With the facts established, and sure to be proven in extensive wiretap and secret video recordings, the case is about the why – or the intent.
Can the government prove the three men were trying to harm and defraud the schools they shipped recruits too? The prosecution’s position is that by paying recruits or their families, the men made the players ineligible and thus set the schools up for costly NCAA violations.
The defendants counter they were trying to help the schools get better players and thus better teams and did so at the request, either direct or implied, of basketball coaches.
“If a basketball coach went to Jim [Gatto] and said he wanted a particular player on that team and asked to make that happen, Jim would understand … I’ll help the family out financially,” Donnelly said.
Which brings the case to the question of how much, if anything, the jury should hear about Louisville’s stripper scandal when hearing about its recruiting scandal.
The government doesn’t want it mentioned. They are holding the line that schools do not want to commit NCAA violations and take this entire concept of compliance very seriously.
The defense points to the real world and just laughs. The entire sport is a hustle, the NCAA is just a bunch of mall cops.
“The NCAA is like a kid’s after-school soccer league,” Donnelly told jurors. “Only if the soccer league brought in a billion dollars in revenue.”
Her point? If you play a kid who is somehow ineligible, say by age, you might get in trouble. You don’t get indicted and hauled into federal court for defrauding the league.
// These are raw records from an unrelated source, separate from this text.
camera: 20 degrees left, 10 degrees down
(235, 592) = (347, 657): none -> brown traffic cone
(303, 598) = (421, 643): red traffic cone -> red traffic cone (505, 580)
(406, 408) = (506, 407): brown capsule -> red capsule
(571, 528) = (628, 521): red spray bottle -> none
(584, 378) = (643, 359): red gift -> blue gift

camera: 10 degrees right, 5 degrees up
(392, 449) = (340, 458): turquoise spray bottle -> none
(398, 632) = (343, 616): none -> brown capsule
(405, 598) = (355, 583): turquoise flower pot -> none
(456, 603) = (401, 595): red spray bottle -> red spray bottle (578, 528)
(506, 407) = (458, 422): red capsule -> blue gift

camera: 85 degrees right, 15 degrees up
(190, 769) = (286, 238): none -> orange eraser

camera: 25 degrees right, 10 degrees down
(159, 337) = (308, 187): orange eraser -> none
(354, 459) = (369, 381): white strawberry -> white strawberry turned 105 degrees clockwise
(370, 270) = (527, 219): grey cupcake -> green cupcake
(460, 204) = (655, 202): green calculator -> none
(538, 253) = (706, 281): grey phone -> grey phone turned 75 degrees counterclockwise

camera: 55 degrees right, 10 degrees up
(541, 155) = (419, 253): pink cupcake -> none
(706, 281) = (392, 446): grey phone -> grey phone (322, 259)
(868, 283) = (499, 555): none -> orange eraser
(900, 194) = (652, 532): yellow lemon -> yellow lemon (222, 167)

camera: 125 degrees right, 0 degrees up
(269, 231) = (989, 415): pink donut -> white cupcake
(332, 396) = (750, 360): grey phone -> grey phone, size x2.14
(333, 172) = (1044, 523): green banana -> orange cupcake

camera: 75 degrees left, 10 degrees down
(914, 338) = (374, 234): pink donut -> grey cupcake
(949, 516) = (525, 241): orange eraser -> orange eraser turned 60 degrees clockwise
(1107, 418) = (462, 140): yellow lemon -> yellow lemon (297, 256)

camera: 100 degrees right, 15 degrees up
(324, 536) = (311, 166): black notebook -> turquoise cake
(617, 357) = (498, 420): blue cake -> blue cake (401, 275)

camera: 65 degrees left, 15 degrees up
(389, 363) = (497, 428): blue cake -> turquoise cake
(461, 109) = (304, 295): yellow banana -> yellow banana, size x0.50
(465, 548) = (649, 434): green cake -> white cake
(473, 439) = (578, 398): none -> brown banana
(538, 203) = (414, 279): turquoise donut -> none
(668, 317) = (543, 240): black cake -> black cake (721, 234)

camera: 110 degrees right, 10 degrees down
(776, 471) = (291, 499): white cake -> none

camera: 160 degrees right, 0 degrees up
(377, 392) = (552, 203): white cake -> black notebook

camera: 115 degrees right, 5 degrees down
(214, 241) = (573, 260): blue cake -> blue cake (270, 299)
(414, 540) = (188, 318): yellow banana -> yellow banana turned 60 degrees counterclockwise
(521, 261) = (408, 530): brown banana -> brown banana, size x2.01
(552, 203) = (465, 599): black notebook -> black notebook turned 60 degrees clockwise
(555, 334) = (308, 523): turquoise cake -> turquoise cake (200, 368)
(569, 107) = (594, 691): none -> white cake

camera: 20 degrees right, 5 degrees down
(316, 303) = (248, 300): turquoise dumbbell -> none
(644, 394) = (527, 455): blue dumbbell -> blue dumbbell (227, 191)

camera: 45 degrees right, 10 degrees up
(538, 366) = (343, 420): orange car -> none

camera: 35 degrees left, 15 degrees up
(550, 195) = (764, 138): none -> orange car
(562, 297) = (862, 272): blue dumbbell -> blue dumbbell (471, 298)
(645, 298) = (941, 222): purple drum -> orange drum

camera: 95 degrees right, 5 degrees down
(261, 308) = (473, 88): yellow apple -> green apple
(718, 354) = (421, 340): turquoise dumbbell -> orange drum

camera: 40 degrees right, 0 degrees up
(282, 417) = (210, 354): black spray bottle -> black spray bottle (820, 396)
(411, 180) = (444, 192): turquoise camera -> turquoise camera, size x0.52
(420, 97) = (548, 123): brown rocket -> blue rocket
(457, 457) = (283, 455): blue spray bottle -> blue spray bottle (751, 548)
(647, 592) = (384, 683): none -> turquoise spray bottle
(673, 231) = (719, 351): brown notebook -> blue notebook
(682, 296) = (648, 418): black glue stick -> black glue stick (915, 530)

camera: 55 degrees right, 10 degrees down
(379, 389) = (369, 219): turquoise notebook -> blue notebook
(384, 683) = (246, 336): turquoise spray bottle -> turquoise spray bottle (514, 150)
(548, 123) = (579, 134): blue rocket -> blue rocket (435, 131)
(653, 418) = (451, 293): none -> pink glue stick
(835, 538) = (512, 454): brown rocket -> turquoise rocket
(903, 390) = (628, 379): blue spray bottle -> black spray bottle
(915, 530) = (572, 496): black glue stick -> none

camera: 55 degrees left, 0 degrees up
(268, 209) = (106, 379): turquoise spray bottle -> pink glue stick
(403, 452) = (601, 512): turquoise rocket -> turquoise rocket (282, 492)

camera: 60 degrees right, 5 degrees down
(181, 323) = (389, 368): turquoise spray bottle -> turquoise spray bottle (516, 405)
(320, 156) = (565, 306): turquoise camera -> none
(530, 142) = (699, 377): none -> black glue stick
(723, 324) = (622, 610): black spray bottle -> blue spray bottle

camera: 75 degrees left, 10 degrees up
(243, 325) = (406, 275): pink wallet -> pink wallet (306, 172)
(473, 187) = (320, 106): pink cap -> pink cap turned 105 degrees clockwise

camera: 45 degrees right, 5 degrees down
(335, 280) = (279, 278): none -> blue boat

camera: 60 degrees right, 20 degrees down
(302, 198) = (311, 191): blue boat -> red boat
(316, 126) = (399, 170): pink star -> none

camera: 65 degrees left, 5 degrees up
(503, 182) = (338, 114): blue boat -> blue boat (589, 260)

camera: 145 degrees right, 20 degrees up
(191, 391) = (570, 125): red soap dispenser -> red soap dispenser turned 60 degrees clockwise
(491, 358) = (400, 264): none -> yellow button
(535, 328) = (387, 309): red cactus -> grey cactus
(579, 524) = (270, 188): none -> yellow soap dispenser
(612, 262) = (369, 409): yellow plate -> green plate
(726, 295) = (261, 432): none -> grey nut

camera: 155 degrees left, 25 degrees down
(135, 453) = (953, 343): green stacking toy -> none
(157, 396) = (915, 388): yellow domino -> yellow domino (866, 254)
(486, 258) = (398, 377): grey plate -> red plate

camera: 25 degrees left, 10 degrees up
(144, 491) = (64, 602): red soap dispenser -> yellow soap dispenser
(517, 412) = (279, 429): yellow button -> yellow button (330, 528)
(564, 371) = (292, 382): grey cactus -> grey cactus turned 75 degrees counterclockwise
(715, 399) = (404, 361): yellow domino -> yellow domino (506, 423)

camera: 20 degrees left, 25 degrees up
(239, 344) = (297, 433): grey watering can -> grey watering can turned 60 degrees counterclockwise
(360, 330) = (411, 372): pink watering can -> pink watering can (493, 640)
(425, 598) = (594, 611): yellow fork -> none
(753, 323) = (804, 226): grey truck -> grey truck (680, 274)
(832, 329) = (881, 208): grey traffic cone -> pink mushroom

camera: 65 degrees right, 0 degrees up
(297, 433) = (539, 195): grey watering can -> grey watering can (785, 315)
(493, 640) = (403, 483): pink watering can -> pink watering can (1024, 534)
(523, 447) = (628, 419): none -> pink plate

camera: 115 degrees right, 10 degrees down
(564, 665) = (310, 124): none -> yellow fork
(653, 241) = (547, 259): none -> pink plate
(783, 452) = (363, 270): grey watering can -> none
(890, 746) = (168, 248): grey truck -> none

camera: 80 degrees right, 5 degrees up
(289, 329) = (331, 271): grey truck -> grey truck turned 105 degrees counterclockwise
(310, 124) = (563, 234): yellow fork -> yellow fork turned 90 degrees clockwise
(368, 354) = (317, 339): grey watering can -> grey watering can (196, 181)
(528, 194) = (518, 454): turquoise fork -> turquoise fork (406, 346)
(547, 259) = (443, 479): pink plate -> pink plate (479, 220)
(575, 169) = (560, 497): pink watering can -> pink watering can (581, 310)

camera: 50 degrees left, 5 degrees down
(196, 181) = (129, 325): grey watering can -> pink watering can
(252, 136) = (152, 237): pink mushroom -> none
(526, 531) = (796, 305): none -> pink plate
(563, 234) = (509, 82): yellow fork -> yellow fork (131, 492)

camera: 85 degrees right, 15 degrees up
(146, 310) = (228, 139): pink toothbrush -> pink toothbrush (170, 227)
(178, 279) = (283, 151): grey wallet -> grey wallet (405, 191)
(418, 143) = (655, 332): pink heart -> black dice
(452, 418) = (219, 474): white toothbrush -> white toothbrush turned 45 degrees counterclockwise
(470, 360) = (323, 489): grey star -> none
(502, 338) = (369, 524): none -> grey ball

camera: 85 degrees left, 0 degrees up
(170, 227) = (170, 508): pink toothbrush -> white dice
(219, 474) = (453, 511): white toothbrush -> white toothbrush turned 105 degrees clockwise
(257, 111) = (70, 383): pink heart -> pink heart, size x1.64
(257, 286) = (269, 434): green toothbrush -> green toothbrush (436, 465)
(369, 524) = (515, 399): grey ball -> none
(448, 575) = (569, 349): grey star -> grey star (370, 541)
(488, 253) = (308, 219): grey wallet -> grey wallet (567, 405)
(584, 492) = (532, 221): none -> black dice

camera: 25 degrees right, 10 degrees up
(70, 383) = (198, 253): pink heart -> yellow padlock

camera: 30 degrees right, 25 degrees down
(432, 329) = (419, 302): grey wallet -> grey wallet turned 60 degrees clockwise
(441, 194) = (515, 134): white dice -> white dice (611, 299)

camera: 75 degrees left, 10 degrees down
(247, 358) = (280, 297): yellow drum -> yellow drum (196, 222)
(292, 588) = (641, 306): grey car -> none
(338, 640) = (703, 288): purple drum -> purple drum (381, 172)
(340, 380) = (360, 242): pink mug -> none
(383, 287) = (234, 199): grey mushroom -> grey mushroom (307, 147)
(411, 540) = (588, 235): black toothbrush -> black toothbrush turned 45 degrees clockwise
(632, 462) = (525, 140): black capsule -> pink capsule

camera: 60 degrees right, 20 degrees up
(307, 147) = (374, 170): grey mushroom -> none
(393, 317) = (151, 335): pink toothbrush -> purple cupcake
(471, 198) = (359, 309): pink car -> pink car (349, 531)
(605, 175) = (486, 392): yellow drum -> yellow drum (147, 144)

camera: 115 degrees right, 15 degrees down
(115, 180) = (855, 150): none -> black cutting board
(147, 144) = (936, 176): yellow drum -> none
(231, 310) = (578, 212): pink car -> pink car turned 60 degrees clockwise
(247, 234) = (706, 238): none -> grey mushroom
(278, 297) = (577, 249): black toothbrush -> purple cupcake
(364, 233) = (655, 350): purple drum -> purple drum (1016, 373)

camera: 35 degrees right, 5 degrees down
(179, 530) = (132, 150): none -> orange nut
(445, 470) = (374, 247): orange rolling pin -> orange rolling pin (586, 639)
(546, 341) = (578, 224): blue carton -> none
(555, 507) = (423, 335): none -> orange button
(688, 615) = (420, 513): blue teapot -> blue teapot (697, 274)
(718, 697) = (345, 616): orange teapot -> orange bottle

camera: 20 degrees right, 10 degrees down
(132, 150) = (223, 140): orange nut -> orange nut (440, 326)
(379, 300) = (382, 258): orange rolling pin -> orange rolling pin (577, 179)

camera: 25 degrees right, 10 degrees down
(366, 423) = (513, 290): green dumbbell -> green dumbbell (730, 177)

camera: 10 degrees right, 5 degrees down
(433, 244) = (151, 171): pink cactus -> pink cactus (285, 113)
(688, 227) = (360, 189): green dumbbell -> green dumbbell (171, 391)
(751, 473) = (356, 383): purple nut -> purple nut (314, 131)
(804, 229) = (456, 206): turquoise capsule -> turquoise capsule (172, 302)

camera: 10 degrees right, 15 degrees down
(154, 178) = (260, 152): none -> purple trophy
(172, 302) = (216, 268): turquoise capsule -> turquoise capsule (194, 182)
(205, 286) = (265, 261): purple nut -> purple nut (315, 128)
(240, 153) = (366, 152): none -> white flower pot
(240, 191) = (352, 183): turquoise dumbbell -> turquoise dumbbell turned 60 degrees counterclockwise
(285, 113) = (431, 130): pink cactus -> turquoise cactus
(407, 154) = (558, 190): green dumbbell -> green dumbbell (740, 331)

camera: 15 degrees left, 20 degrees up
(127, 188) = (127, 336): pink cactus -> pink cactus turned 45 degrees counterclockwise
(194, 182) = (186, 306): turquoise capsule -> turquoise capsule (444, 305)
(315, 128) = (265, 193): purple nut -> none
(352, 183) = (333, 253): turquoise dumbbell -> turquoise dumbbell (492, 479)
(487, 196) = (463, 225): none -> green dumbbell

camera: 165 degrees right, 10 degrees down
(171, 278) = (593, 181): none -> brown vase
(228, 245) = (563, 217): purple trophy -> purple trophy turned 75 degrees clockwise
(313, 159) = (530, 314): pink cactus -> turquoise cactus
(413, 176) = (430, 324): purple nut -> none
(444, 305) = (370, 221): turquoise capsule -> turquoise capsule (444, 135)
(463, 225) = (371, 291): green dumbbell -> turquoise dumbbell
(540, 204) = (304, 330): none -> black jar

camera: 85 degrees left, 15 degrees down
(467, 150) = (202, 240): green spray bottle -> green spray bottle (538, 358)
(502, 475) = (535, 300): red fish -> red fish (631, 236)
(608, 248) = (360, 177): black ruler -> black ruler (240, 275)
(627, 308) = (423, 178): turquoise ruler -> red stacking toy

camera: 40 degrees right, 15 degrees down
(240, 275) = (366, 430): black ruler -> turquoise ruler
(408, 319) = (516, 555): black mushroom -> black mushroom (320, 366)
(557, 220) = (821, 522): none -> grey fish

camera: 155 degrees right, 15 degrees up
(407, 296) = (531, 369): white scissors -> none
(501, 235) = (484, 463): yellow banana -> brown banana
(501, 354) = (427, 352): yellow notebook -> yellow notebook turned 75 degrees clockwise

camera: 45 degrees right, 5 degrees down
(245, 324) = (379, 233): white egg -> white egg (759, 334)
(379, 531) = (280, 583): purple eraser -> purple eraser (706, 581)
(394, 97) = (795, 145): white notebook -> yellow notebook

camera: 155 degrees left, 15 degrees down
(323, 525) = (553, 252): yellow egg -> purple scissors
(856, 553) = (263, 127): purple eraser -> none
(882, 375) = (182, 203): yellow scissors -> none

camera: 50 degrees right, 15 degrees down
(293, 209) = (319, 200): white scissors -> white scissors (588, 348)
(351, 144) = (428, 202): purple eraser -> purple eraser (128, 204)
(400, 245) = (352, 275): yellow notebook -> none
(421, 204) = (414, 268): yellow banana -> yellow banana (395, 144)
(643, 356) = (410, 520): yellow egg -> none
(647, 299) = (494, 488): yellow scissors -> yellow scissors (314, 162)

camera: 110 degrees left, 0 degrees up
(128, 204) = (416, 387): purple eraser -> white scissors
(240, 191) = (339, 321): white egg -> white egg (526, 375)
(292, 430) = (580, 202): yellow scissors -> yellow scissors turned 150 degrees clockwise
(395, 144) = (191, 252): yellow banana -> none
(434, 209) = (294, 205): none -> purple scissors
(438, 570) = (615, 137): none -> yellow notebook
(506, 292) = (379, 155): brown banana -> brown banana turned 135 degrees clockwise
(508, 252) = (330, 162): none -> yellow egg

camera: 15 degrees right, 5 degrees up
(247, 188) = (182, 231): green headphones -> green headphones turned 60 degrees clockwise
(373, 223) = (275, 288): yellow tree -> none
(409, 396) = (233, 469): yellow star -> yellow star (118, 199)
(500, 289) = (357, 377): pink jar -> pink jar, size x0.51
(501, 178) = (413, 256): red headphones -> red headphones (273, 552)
The feds see it differently. They acknowledge basketball coaches either imply or directly ask for help, but say they don’t represent the school, even if they are the highest paid and most famous employees. They even have Louisville’s senior associate athletic director for compliance, John Carns, on the witness list to testify about how hard the school works to avoid cheating.
The defense is countering that all you need to know about Louisville, or all of college basketball, is the stripper scandal. It was a huge story and brought about major sanctions, including the vacating of the team’s 2013 NCAA title. However, no coach or staff member, including Rick Pitino or even Carns himself, was fired because of it.
Instead, it was business as usual. On secret video that is expected to be played at the trial, a Louisville assistant is heard discussing the plan to land Bowen and even notes, “We’re on probation so we have to be careful.”
If you’re Christian Dawkins, 22 years old and new to the business at the time, how could you believe Louisville ever did or ever will care about NCAA rules? If it’s allowed to be brought in front of a jury that might be shocked by the depravity, it would be a huge boon to the defense.
That’s up to Judge Kaplan, though, who hasn’t yet made a ruling. Late Tuesday he seemed miffed he was even being asked to sort it out and would like the two sides to work it out themselves. He doesn’t seem inclined to allow too much.
“Do we want to get into a trial about the last Louisville problem?” Kaplan asked.
If the problems never end – and they never do in college sports – then why not?